◆ Task objective: According to the biography of Sir Frederic William Metcalfe, in which year did he become Clerk Assistant?

◆ Source extract:

BEGIN

Sir Frederic William Metcalfe  (4 December 1886 – 3 June 1965) was a British public servant. He was a former Clerk of the House of Commons and first Speaker of the House of Representatives of Nigeria.

Early life
Metcalfe was born in 1886 to the family of W.P. Metcalfe of Ceylon and Stone Hall, Oxted. He had his early education at Wellington and Sidney Sussex College, Cambridge and later became an honorary fellow of the college.

Career

Military service
During World War I, Metcalfe served with the army from 1914 to 1919 he served with the 6th Special Reserve Battalion of the Rifle Brigade.

Parliamentary
In 1919, Metcalfe gained appointment as an Assistant Clerk in the Department of the Clerk of the House of Commons, he was in the position until 1930 before he became Second Clerk Assistant. He became Clerk Assistant in 1937. In 1948, he was appointed as Clerk of the House of Commons until his retirement in July 1954, he succeeded Lord Campion in that position.

END

◆ Dataset excerpts:
BEGIN

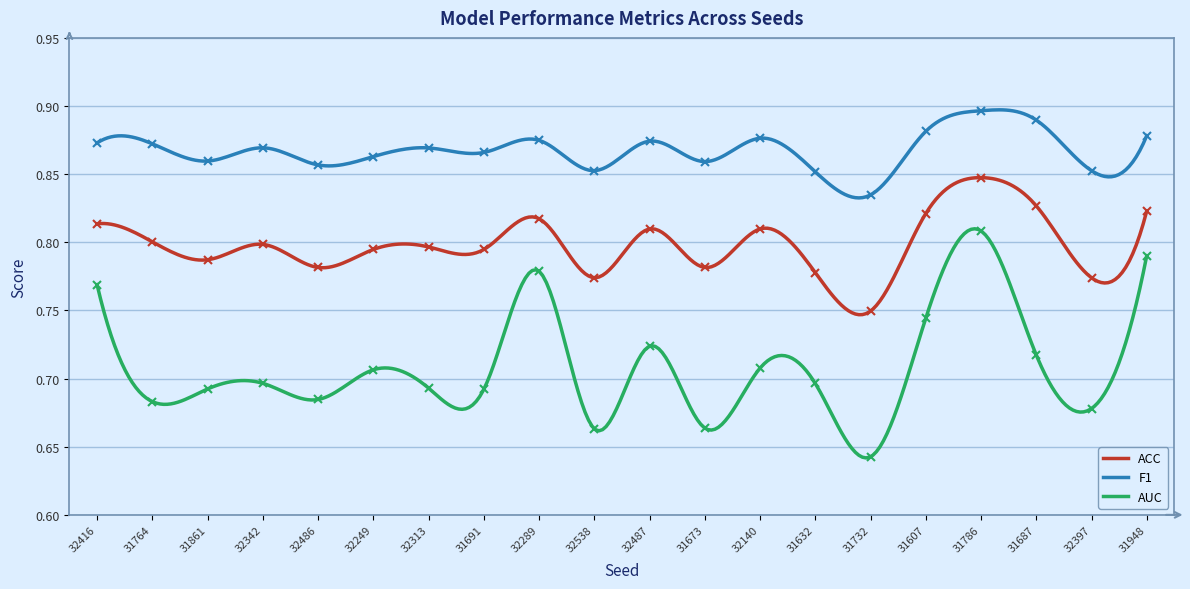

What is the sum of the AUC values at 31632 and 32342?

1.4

END
BEGIN

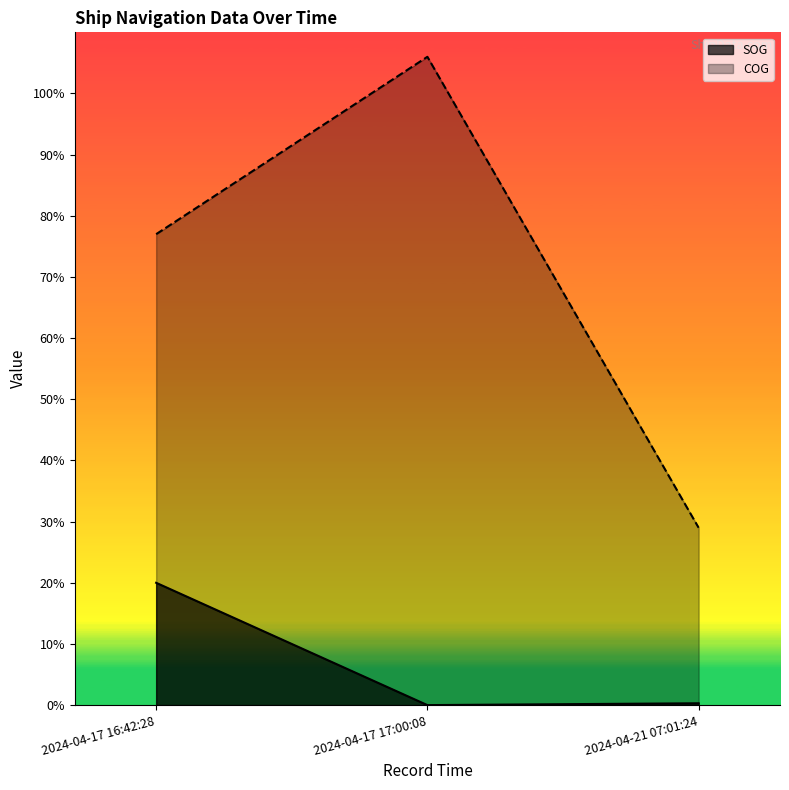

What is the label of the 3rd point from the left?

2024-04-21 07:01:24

END

◆ Task response: 1937